-- Given entries follows --

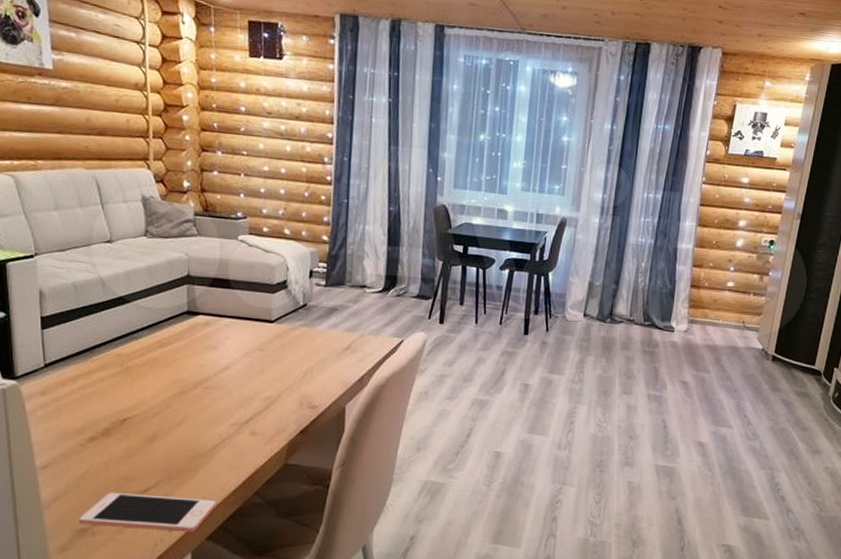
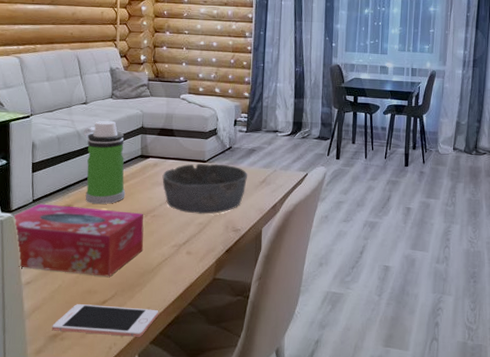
tissue box: none [18,368,195,461] -> present [13,203,144,277]
water bottle: none [109,265,169,372] -> present [84,120,126,204]
bowl: none [216,323,327,387] -> present [162,163,247,214]

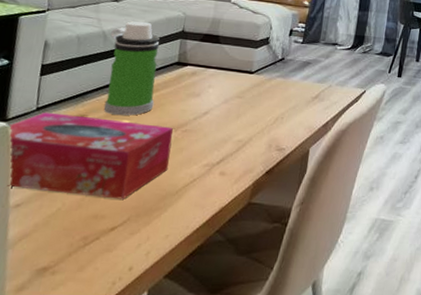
cell phone: present [52,304,159,337] -> none [41,231,179,270]
bowl: present [162,163,247,214] -> none [199,74,299,131]

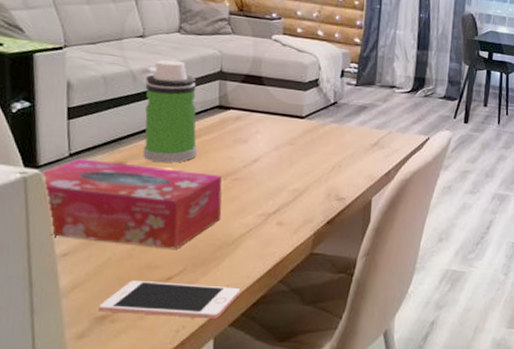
cell phone: none [41,231,179,270] -> present [99,281,241,319]

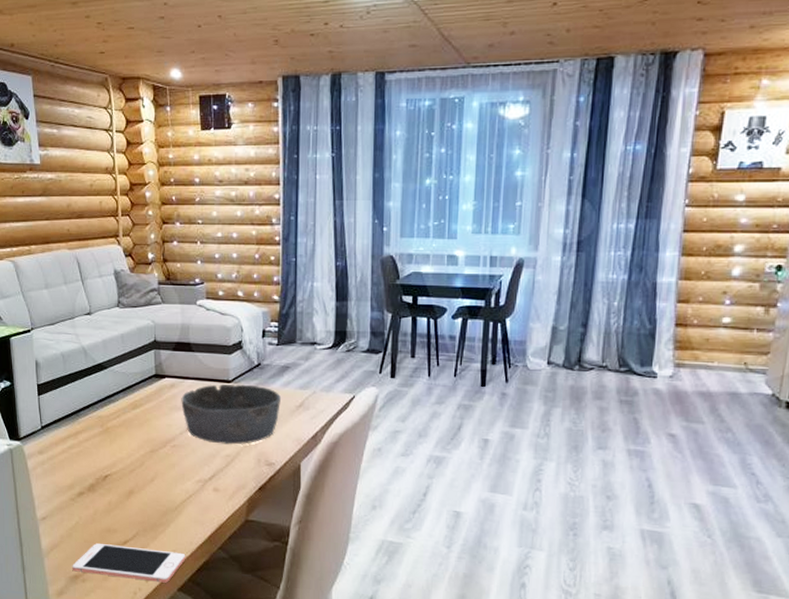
tissue box: present [41,158,222,249] -> none [22,430,165,514]
water bottle: present [140,59,198,163] -> none [90,333,141,432]
bowl: none [246,119,356,180] -> present [181,384,281,445]

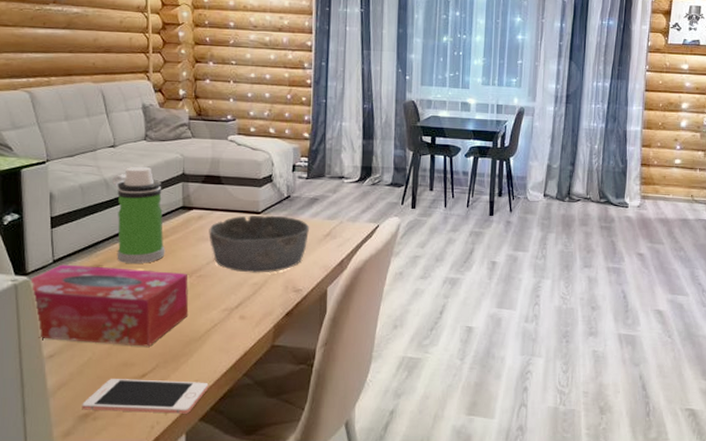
tissue box: none [22,430,165,514] -> present [29,264,189,347]
water bottle: none [90,333,141,432] -> present [112,166,165,263]

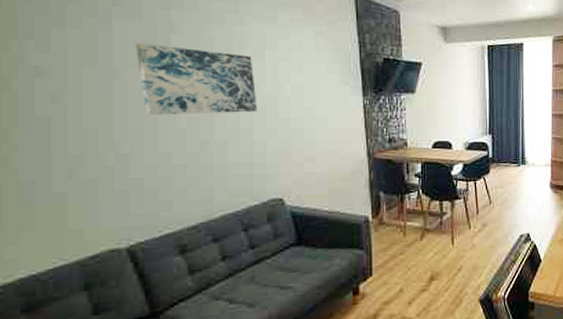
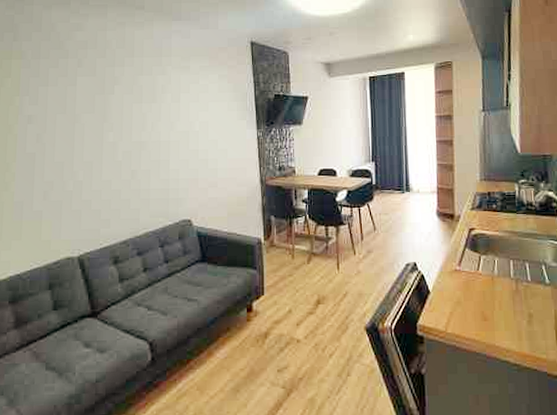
wall art: present [135,43,258,116] -> none [90,94,174,150]

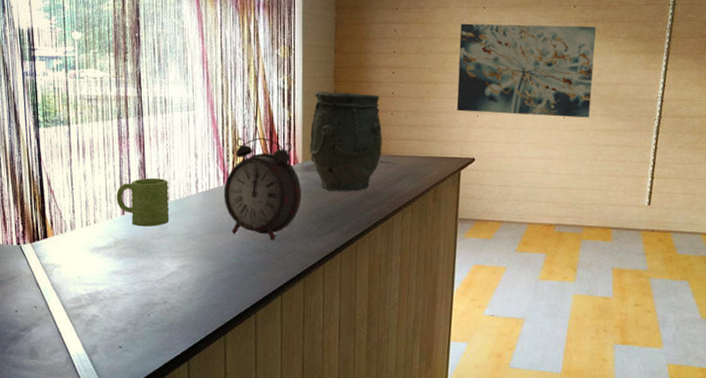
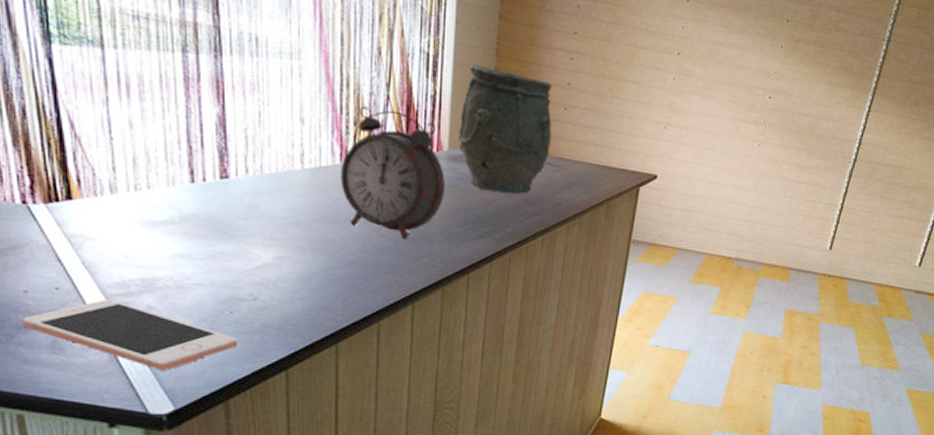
cell phone: none [13,312,154,367] -> present [21,299,238,370]
mug: present [116,177,170,227] -> none [181,138,262,204]
wall art: present [456,23,597,118] -> none [643,14,807,150]

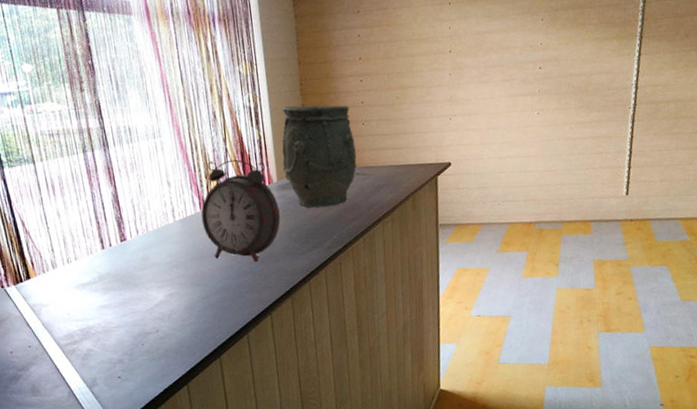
cell phone: present [21,299,238,370] -> none [12,349,151,398]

-- Given entries concluded --

_Aim of the task:_ From the listing, copy each line containing the word "water".

_Reply to the task:_
water bottle: none [109,265,169,372] -> present [84,120,126,204]
water bottle: present [140,59,198,163] -> none [90,333,141,432]
water bottle: none [90,333,141,432] -> present [112,166,165,263]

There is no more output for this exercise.